→ **What to do**
Please list every way the writer of the post below says they tried to reach him over the past 3-4 days, along with how many times each was done.

→ **Article**
## START

Well- I am still hanging in there, waiting for a call. It occurs to me that over the past 3-4 days days I have rang him eleven times, sent him three text messages and left a voicemail message on his phone and all for what?

 

I am actually angry now, not just upset, but angry as I think is it just bad manners to leave it this long.

 

I think I am going to go out with some of my friends tonght and have more than a few drinks and just forget about trying to contact him.

 

The last time this happened I was just going to wait it out and see when he would call but I ended up phoning him and he didn`t seem to think it was a big deal that we hadn`t spoken. That was when we had our big talk etc

 

Now I feel that I have been reaching out to him enough- leaving a voicemail and messages asking him to phone me and it is his turn.

 

I have a good mind to ignore him if he tries to call tonight.

 

I am upset because this is officially the longest we have gone without talking in our relationship, apart from a year ago when I was in kuala Lumpur, but even then we e-mailed every day, on his insistence!

 

It seems like double standards to me.

 

PA dreamer -thanks for the post,I appreciate that he has a life of his own etc but the fact is that he is not just not calling me , he is also ignoring my calls. I can also honestly say that we have never had a conversation dry up when we do talk-we can both of us talk for England so I don`t think it is a case of him not knowing what to say..

## END

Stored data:
## START

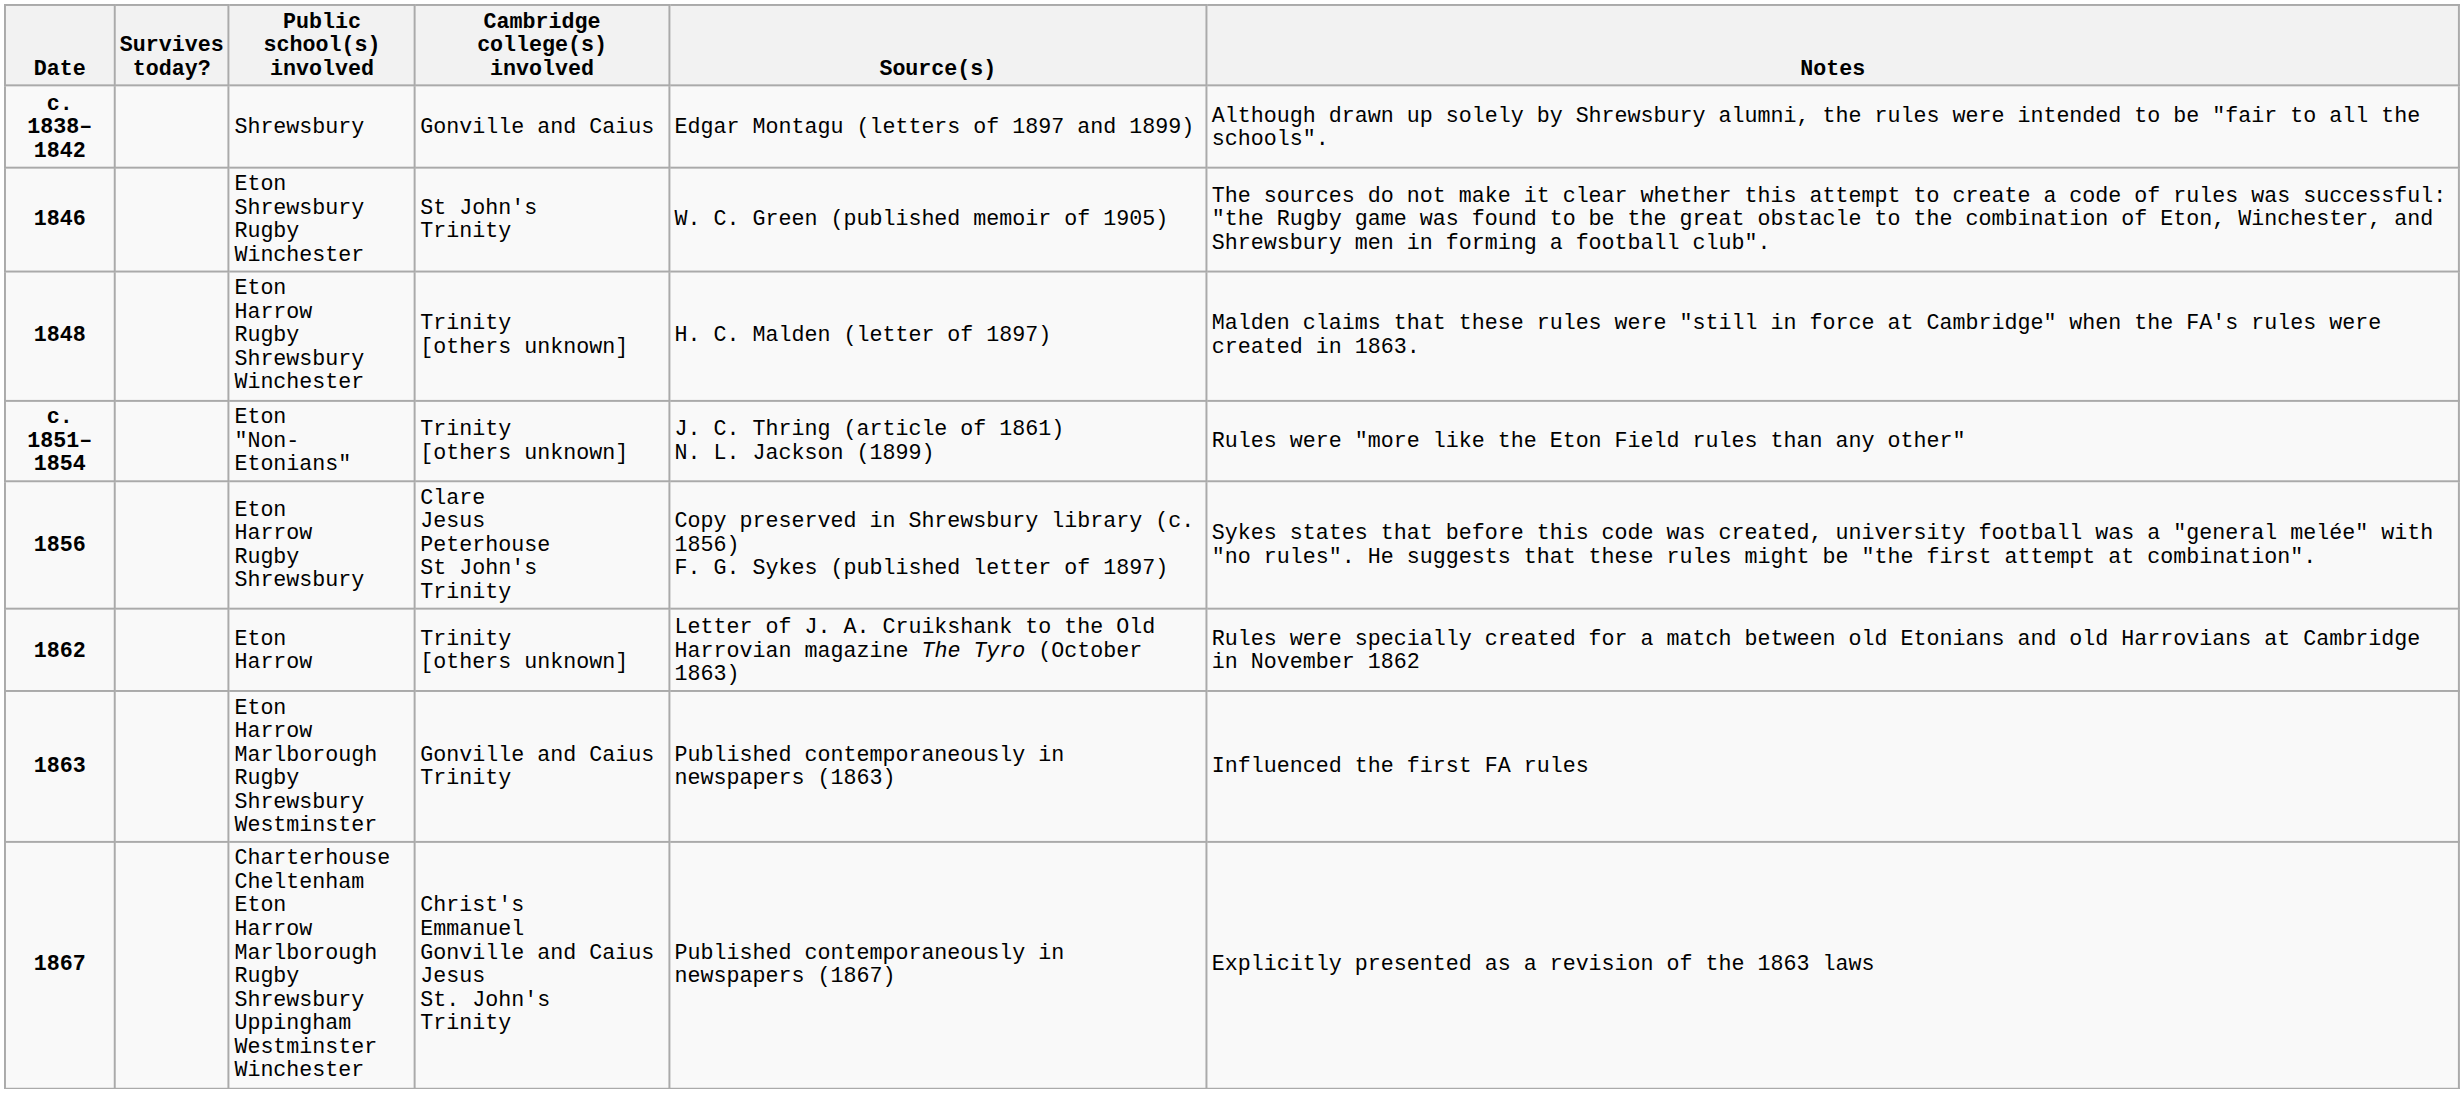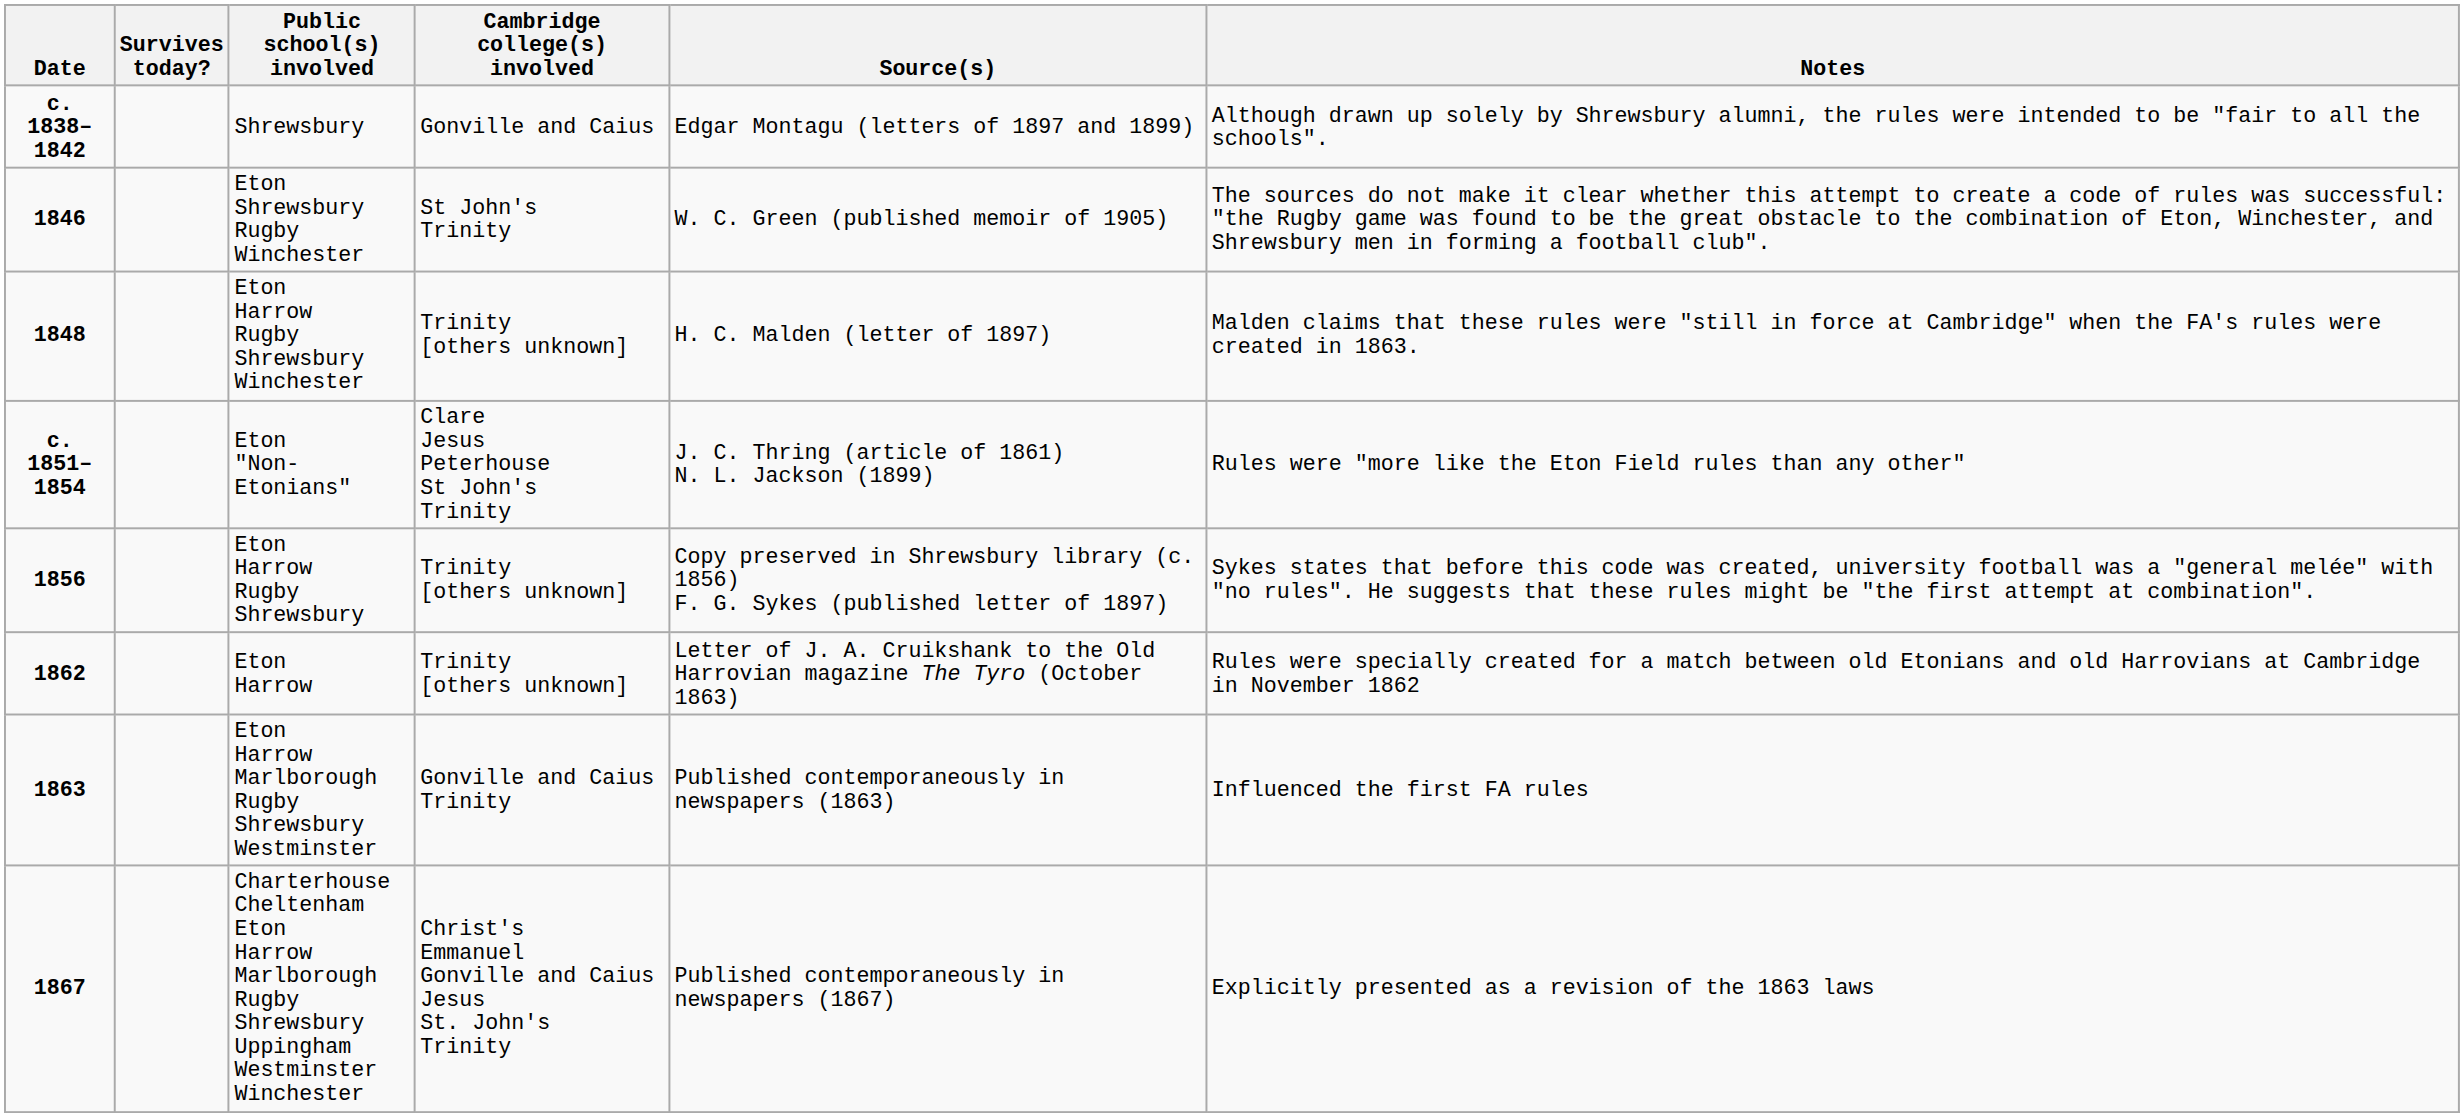Eton "Non-Etonians" | Cambridge college(s) involved: Trinity [others unknown] -> Clare Jesus Peterhouse St John's Trinity
Eton Harrow Rugby Shrewsbury | Cambridge college(s) involved: Clare Jesus Peterhouse St John's Trinity -> Trinity [others unknown]
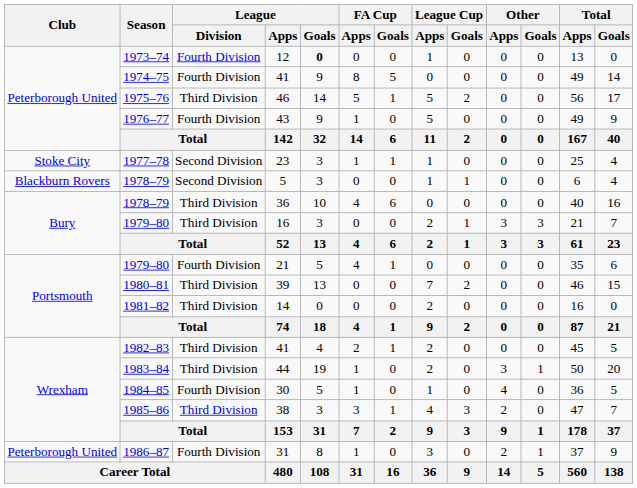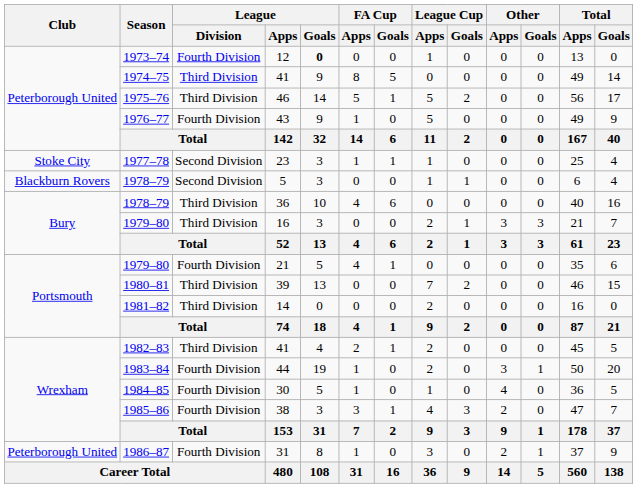1974–75 / 41 | League / Division: Fourth Division -> Third Division
44 | League / Division: Third Division -> Fourth Division
38 | League / Division: Third Division -> Fourth Division
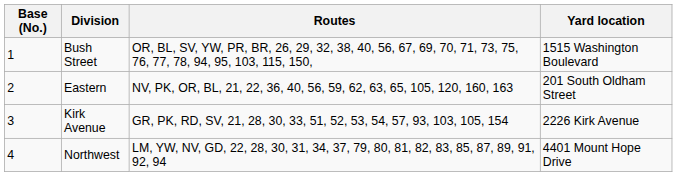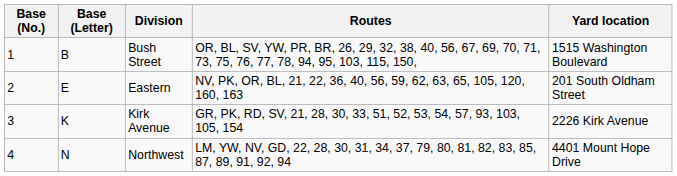+ column: Base (Letter) | B | E | K | N
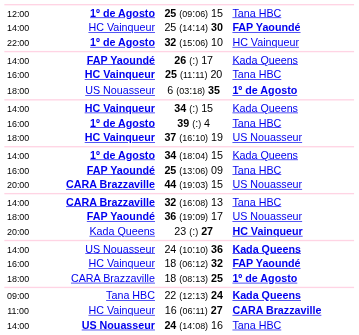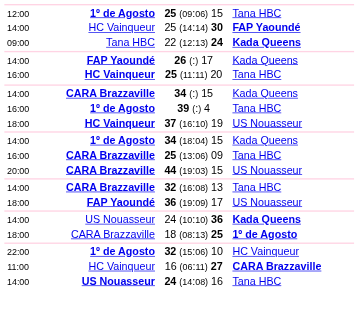rows swapped: 32 (15:06) 10 <-> 22 (12:13) 24
- row: 18:00 | US Nouasseur | 6 (03:18) 35 | 1º de Agosto
34 (:) 15 | column 2: HC Vainqueur -> CARA Brazzaville
25 (13:06) 09 | column 2: FAP Yaoundé -> CARA Brazzaville
- row: 20:00 | Kada Queens | 23 (:) 27 | HC Vainqueur
- row: 16:00 | HC Vainqueur | 18 (06:12) 32 | FAP Yaoundé
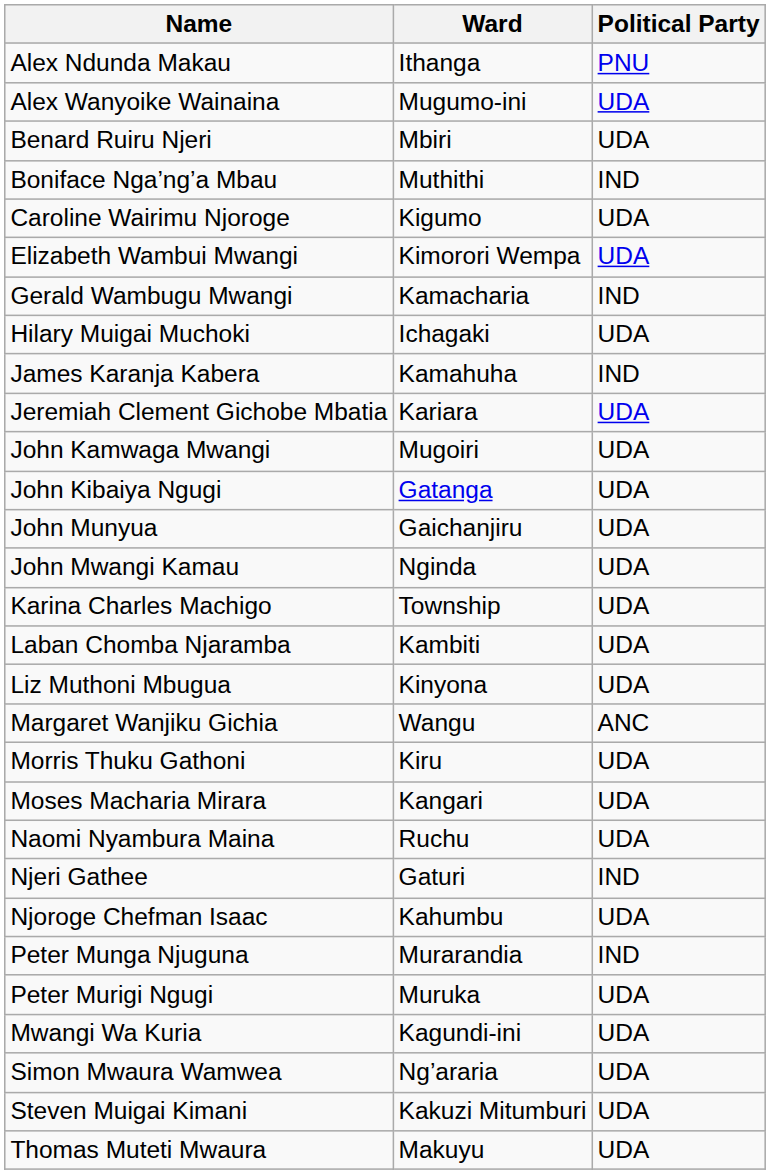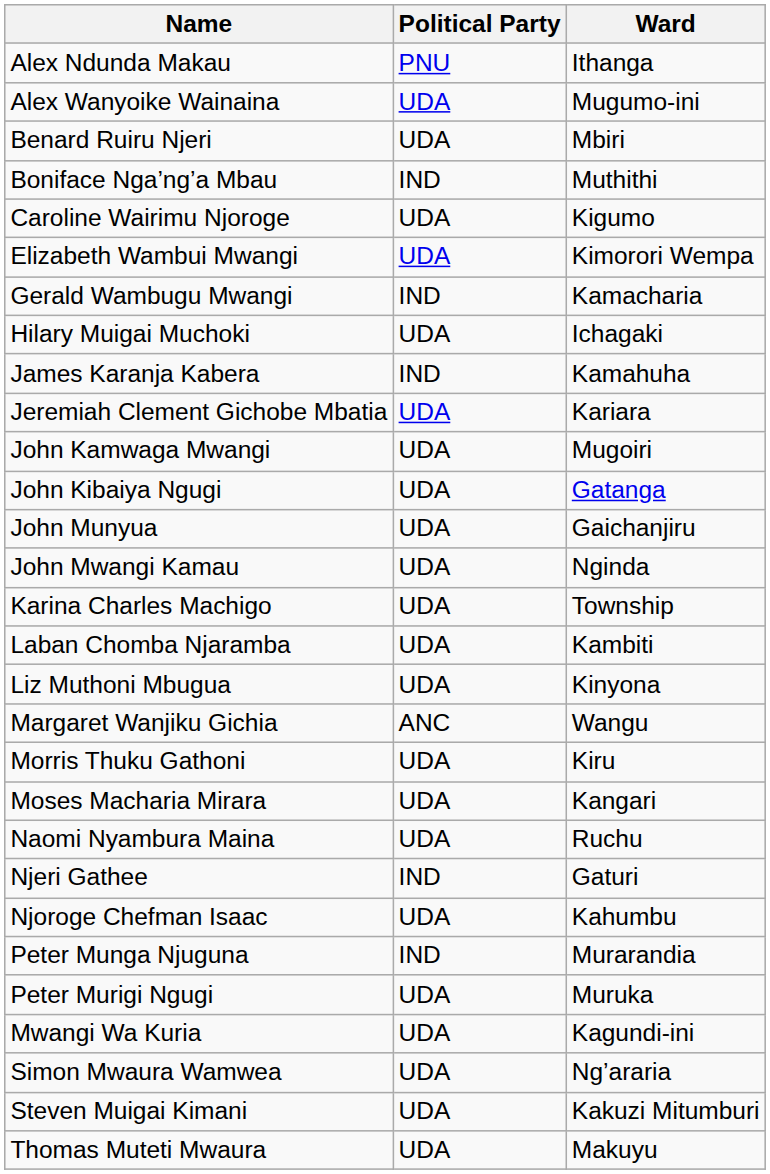columns swapped: Political Party <-> Ward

## END

→ **Solved problem**
- Rang him: eleven times
- Sent him text messages: three
- Left a voicemail message on his phone: one